As required by the Dodd-Frank Act, the final rule defines a "qualified residential mortgage" (QRM) and exempts securitizations of QRMs from the risk retention requirement. The final rule aligns the QRM definition with that of a qualified mortgage as defined by the Consumer Financial Protection Bureau (CFPB). The final rule also requires the agencies to review the definition of QRM no later than four years after the effective date of the rule with respect to the securitization of residential mortgages and every five years thereafter, and allows each agency to request a review of the definition at any time. The final rule also does not require any retention for securitizations of commercial loans, commercial mortgages, or automobile loans if they meet specific standards for high quality underwriting.

“We are pleased with the final risk retention rule as voted on by the FDIC today," said Mortgage Bankers Association (MBA) President & CEO David H. Stevens. "It’s positive for the housing market that the final QRM definition will generally mirror the qualified mortgage rule that lenders are operating under today. Doing such will likely not exacerbate the tight credit environment currently facing many borrowers. We are particularly pleased that regulators abandoned the concept of a restrictive down payment requirement that would have hurt many potential low-to- moderate and first-time homebuyers.  But it is important to realize that this rule will not have a significant impact in making mortgage credit more available, as there remain structural and market barriers that need to be addressed for the private label securities market to fully return."

The final rule largely retains the risk retention framework contained in the proposal issued by the agencies in August 2013 and generally requires sponsors of asset-backed securities (ABS) to retain not less than five percent of the credit risk of the assets collateralizing the ABS issuance. The rule also sets forth prohibitions on transferring or hedging the credit risk that the sponsor is required to retain.

"I support the overall proposal because it is important that other loan categories that will be better served if these risk retention rules are implemented," said FDIC Vice Chairman Thomas M. Hoenig. "Lending, investing and securitizing assets are essential elements of a successful economy.

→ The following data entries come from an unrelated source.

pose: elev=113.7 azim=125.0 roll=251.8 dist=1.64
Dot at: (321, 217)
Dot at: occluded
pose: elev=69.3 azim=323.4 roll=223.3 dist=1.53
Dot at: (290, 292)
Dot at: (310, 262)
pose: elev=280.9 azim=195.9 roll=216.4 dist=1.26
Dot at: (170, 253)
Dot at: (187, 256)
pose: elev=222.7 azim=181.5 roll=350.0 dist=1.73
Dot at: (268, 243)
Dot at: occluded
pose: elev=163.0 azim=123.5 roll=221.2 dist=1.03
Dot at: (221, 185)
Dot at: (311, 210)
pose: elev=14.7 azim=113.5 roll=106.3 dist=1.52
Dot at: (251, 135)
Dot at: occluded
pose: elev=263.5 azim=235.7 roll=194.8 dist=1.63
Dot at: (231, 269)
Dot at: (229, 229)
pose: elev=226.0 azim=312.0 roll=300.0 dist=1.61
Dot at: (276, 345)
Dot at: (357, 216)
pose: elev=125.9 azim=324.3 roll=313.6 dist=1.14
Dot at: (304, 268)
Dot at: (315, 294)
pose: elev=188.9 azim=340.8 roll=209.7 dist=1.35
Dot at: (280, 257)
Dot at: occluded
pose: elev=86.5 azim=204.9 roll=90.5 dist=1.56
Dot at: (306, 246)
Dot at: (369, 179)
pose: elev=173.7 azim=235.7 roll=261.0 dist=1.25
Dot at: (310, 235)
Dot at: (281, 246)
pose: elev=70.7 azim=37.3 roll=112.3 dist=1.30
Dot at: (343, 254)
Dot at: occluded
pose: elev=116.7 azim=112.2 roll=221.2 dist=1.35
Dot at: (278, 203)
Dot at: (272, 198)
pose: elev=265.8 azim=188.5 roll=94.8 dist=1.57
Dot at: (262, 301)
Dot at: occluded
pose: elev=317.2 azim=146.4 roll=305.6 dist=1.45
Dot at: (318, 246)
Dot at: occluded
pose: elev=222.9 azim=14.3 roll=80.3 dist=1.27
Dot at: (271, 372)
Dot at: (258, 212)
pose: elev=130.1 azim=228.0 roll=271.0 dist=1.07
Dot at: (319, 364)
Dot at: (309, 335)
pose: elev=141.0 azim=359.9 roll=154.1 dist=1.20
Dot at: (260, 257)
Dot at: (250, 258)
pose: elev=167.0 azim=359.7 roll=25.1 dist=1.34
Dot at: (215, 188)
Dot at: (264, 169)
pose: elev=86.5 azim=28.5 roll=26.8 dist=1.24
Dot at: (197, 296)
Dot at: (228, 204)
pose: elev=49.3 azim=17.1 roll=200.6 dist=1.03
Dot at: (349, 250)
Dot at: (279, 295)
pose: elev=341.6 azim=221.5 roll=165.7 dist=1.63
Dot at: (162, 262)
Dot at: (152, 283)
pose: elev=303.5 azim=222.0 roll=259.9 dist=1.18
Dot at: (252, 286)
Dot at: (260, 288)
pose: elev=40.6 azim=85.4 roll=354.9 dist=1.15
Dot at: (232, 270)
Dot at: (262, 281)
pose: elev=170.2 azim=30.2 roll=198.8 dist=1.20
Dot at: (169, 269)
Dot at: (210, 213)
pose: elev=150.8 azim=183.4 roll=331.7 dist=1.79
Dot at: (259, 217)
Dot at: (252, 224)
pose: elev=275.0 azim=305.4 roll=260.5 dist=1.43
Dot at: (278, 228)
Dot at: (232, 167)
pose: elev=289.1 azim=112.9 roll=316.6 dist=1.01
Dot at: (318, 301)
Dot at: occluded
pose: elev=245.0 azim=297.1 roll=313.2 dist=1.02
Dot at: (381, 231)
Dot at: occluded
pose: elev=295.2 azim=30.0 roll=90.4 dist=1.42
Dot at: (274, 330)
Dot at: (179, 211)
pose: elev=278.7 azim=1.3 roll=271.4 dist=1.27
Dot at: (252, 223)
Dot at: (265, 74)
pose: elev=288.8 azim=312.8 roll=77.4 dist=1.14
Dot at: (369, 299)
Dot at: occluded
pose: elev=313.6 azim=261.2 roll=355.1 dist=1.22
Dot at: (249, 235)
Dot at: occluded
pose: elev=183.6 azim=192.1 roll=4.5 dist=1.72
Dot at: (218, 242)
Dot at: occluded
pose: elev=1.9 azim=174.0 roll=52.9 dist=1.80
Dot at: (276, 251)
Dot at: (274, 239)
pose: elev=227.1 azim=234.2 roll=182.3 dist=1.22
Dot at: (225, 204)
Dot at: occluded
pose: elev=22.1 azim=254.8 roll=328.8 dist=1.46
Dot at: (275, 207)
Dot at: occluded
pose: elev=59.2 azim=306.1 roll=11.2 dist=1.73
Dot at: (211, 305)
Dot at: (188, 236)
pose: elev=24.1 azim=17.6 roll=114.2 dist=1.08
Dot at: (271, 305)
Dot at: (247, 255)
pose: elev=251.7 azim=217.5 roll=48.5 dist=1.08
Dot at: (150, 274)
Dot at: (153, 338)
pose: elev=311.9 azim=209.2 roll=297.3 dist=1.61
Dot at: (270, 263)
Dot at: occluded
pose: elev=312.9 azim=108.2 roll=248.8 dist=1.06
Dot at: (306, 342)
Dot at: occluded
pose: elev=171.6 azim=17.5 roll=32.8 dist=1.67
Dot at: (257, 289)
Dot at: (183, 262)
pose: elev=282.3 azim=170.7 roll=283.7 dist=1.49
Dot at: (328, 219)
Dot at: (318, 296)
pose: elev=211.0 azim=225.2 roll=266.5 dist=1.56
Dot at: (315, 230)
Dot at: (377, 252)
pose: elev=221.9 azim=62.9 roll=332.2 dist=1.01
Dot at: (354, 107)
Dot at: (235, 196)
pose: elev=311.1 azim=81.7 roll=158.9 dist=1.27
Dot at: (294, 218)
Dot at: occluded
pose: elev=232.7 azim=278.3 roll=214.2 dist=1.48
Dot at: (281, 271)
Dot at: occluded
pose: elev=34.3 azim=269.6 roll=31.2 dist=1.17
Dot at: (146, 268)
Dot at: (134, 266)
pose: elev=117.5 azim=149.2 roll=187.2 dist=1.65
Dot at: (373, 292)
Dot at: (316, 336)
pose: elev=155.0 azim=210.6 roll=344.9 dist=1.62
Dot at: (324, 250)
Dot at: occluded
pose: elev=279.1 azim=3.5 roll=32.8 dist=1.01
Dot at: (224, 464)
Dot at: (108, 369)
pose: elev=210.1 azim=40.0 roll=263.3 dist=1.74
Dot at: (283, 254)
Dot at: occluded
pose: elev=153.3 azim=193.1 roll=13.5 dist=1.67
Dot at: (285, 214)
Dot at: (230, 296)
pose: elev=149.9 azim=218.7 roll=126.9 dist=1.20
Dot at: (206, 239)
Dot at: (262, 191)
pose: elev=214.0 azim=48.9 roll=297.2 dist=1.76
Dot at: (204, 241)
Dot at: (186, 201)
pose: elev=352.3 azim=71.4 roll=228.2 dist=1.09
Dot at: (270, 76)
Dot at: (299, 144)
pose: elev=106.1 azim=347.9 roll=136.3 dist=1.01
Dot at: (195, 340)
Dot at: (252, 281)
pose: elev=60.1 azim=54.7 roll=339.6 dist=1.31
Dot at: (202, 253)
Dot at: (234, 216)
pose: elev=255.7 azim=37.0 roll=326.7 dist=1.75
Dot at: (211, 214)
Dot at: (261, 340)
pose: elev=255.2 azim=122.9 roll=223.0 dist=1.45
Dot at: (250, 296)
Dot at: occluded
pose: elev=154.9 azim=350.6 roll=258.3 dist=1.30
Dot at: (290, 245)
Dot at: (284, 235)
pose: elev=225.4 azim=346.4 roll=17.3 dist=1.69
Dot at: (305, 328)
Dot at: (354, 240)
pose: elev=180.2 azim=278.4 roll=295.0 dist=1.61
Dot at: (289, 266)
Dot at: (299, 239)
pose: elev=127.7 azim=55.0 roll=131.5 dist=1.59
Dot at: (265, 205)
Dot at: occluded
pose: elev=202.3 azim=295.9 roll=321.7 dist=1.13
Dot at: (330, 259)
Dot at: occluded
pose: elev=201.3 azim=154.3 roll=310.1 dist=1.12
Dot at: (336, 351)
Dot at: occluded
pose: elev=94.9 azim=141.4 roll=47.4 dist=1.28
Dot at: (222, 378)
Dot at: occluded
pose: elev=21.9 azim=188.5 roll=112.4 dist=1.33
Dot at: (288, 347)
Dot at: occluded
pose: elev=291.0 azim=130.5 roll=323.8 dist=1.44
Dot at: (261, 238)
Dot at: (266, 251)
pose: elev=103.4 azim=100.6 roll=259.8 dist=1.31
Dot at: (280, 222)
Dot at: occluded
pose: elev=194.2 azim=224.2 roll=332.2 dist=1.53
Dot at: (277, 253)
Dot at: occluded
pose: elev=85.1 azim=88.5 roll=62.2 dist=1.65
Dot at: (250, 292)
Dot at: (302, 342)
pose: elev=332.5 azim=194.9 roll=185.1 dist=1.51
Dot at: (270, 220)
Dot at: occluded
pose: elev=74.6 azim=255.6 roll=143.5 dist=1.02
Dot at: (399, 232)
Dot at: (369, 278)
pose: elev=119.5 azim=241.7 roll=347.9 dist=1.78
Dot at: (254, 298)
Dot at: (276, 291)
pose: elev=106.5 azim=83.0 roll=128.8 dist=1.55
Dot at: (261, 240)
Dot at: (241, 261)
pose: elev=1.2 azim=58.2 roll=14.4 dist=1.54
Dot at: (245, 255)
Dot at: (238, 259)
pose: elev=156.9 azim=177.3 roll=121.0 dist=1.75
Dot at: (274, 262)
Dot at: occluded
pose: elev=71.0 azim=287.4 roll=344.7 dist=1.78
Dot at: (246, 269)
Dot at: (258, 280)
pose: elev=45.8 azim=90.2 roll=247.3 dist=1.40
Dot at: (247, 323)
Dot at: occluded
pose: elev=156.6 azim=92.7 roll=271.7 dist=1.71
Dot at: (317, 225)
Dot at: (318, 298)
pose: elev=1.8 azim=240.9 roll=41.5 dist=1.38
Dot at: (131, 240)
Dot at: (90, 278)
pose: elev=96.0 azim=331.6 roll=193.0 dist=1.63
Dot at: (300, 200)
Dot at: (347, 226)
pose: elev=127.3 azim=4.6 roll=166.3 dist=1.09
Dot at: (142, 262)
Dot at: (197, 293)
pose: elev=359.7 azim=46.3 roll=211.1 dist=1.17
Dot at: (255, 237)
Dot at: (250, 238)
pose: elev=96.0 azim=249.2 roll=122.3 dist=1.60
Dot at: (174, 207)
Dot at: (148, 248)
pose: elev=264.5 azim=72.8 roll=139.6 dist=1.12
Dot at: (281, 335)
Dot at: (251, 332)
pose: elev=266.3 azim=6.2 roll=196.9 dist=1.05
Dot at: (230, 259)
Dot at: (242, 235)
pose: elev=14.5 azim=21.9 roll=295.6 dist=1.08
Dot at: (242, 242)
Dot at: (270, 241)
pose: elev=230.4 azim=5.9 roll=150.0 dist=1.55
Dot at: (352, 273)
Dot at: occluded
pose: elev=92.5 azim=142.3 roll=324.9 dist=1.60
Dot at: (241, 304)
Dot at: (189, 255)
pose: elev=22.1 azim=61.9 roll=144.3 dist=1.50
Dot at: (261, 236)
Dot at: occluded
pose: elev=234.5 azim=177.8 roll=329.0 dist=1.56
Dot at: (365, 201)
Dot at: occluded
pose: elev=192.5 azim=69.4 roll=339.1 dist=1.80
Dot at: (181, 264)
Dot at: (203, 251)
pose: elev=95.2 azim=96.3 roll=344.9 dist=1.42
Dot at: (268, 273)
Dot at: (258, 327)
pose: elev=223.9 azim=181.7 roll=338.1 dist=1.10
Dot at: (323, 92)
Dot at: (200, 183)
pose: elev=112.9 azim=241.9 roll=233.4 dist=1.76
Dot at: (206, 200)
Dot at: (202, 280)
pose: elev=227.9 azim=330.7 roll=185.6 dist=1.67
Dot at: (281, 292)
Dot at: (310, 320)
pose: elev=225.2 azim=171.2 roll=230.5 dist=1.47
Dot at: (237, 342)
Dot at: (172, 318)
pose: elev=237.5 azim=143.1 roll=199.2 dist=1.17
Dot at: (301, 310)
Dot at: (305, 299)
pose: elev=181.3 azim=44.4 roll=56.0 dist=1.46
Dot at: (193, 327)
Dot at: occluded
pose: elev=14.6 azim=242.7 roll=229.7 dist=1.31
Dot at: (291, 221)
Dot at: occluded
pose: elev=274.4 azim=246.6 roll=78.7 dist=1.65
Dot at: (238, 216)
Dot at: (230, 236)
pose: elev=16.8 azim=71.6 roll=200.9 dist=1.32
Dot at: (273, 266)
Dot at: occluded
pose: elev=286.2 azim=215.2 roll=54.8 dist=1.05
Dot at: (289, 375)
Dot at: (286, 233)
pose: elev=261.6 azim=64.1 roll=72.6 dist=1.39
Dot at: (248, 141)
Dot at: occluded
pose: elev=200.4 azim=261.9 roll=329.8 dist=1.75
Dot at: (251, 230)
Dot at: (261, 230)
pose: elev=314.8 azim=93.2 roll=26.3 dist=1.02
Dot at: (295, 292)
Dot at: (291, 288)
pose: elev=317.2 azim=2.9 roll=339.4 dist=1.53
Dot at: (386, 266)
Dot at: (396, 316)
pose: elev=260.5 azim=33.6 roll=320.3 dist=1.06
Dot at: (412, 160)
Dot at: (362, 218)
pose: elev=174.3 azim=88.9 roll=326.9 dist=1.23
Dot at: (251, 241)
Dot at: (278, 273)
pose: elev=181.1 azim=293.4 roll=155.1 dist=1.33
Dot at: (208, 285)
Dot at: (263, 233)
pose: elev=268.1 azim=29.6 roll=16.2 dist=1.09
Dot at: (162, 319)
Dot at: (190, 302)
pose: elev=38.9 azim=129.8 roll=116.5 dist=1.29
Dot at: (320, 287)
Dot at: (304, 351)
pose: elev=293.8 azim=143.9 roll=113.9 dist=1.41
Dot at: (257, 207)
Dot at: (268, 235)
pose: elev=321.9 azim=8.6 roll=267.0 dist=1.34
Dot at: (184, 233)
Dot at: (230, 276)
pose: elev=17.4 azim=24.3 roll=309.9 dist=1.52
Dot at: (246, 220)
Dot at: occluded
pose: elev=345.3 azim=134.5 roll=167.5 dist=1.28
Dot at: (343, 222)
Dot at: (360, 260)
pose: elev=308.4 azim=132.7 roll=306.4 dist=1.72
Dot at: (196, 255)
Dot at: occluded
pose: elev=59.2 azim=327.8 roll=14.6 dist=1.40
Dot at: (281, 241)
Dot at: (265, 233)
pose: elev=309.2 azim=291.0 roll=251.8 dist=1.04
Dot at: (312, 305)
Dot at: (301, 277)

However, for such activities to benefit the greatest part of the economy consistently over time, then they must be tempered with sound underwriting standards that promote sustainable growth over the business cycle."

The final rule will be effective one year after publication in the Federal Register for residential mortgage-backed securitizations (RMBS) and two years after publication for all other securitization types.

“The QRM rule is a win-win for consumers, Realtors and the housing finance industry," said National Association of Realtors (NAR) President Steve Brown. "NAR thanks U.S. Sens. Johnny Isakson (R-GA), Kay Hagan (D-NC) and Mary Landrieu (D-LA) for their work to craft an effective QRM rule that supports middle-class families and the housing recovery. We look forward to working with regulators and industry stakeholders on the implementation of the new risk-retention standards.”

Kevin Kelly, chairman of the National Association of Home Builders (NAHB) and a home builder and developer from Wilmington, Del., said, "The new QRM rule will encourage sound lending behaviors that support a housing recovery, attract private capital in the mortgage market, help ease tight credit conditions for borrowers and reduce future defaults without punishing responsible borrowers and lenders."